PP unaccompanied by peritonitis is usually asymptomatic. It can be diagnosed by erect chest X-ray showing the presence of air under the diaphragm. Abdominal CT scanning is the gold standard for confirming the diagnosis of PP. The CT scan is a sensitive tool and demarcates air within the peritoneal space. Once the diagnosis is confirmed, further investigations should be directed to uncover the cause and source of the air leak. Barium studies may show the perforation unless it is too small or has sealed spontaneously.
M.P. was managed conservatively. He was monitored closely. He tolerated normal meals. His diarrhea stopped. His CRP remained elevated for 2 weeks and then normalized at the time of discharge. Other markers of inflammation also improved in the same time period. Abdominal discomfort improved in 2 weeks. His blood glucose stabilized with insulin therapy. He remained fully mobile and independent and was discharged to home. He has not had any recurrences.

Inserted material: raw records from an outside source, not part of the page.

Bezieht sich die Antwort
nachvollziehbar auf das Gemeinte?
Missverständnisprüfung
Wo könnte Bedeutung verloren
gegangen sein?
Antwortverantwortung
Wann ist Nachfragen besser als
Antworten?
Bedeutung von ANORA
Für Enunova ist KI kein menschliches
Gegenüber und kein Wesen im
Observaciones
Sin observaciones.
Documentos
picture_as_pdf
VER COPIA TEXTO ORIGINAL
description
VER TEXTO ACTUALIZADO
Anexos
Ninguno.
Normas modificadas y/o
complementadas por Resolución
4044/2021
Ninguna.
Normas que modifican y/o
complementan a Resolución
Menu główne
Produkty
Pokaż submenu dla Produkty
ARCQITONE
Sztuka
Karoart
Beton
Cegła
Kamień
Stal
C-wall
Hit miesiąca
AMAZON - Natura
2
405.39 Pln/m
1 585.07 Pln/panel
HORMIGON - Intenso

Nonsurgical PP has been described in the literature. Isolated cases from different pathophysiological origins have been reported.3-5 Nonsurgical PP masquerading as metformin-induced gastrointestinal upset has not been reported previously. In addition to recognizing and diagnosing PP, it is important to be aware of rare nonsurgical causes of PP. Unnecessary surgery can be avoided in such cases.

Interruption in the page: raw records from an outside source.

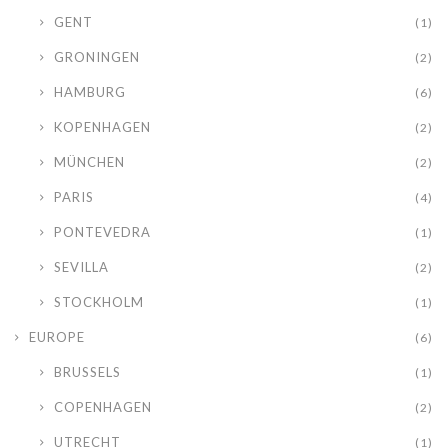
GENT
(1)
GRONINGEN
(2)
HAMBURG
(6)
KOPENHAGEN
(2)
MÜNCHEN
(2)
PARIS
(4)
PONTEVEDRA
(1)
SEVILLA
(2)
STOCKHOLM
(1)
EUROPE
(6)
BRUSSELS
(1)
COPENHAGEN
(2)
UTRECHT
(1)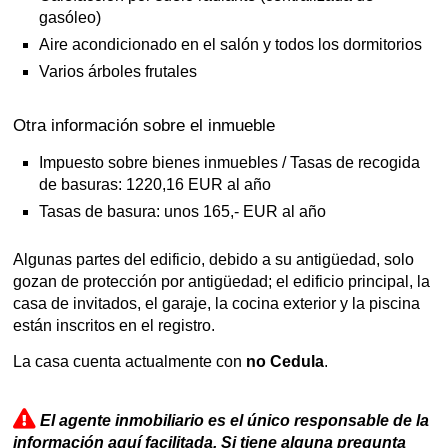
gasóleo)
Aire acondicionado en el salón y todos los dormitorios
Varios árboles frutales
Otra información sobre el inmueble
Impuesto sobre bienes inmuebles / Tasas de recogida
de basuras: 1220,16 EUR al año
Tasas de basura: unos 165,- EUR al año
Algunas partes del edificio, debido a su antigüedad, solo
gozan de protección por antigüedad; el edificio principal, la
casa de invitados, el garaje, la cocina exterior y la piscina
están inscritos en el registro.
La casa cuenta actualmente con
no Cedula
.
El agente inmobiliario es el único responsable de la
información aquí facilitada. Si tiene alguna pregunta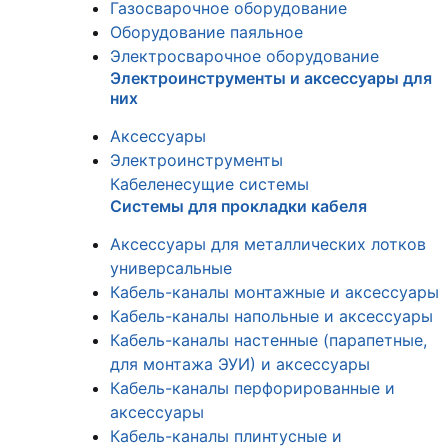
Газосварочное оборудование
Оборудование паяльное
Электросварочное оборудование
Электроинструменты и аксессуары для
них
Аксессуары
Электроинструменты
Кабеленесущие системы
Системы для прокладки кабеля
Аксессуары для металлических лотков
универсальные
Кабель-каналы монтажные и аксессуары
Кабель-каналы напольные и аксессуары
Кабель-каналы настенные (парапетные,
для монтажа ЭУИ) и аксессуары
Кабель-каналы перфорированные и
аксессуары
Кабель-каналы плинтусные и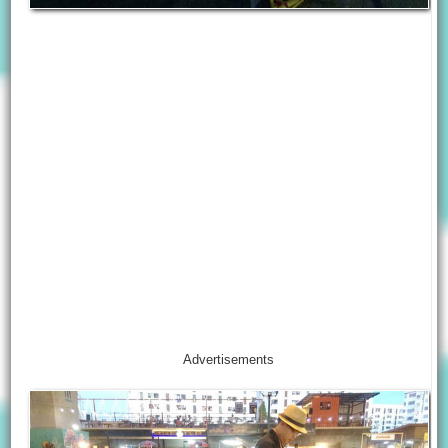
Advertisements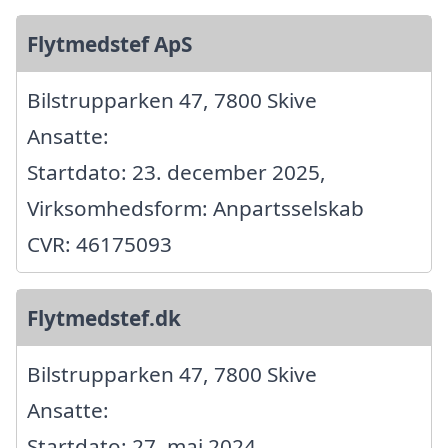
Flytmedstef ApS
Bilstrupparken 47, 7800 Skive
Ansatte:
Startdato: 23. december 2025,
Virksomhedsform: Anpartsselskab
CVR: 46175093
Flytmedstef.dk
Bilstrupparken 47, 7800 Skive
Ansatte:
Startdato: 27. maj 2024,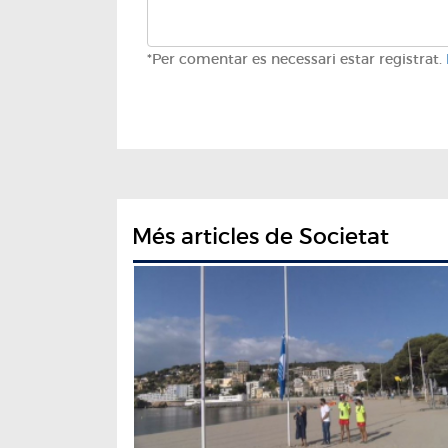
*Per comentar es necessari estar registrat.
Més articles de Societat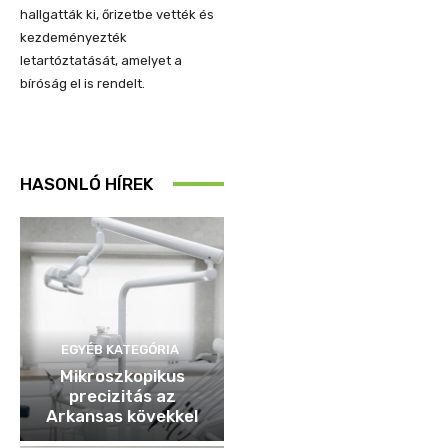
hallgatták ki, őrizetbe vették és
kezdeményezték
letartóztatását, amelyet a
bíróság el is rendelt.
HASONLÓ HÍREK
EGYÉB KATEGÓRIA
Mikroszkopikus
precizitás az
Arkansas kövekkel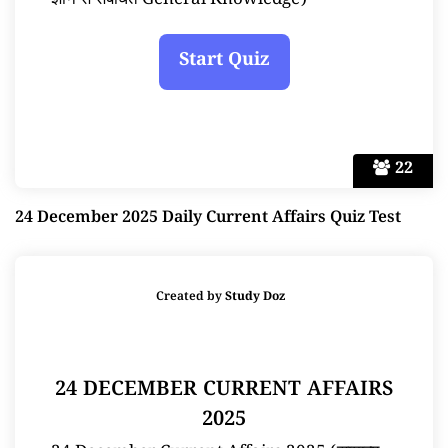
ज्ञान से संबंधित General Knowledge)
22
24 December 2025 Daily Current Affairs Quiz Test
Created by
Study Doz
24 DECEMBER CURRENT AFFAIRS
2025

PP does not always require surgical intervention. In hemodynamically stable, minimally symptomatic patients, unusual causes of PP should be considered to avoid unnecessary surgery.
Patients with diabetes may have selflimiting small perforations that seal spontaneously. Absence of clinical signs of peritonism and the medical history of the patient can point to the nonsurgical nature of the condition.
Metformin can cause gastrointestinal upset, but other causes of such symptoms should be diligently searched for if patients remain symptomatic after stopping metformin.
Ranjna Garg, MRCP, MD, is specialist registrar at University Hospital in Birmingham, U.K.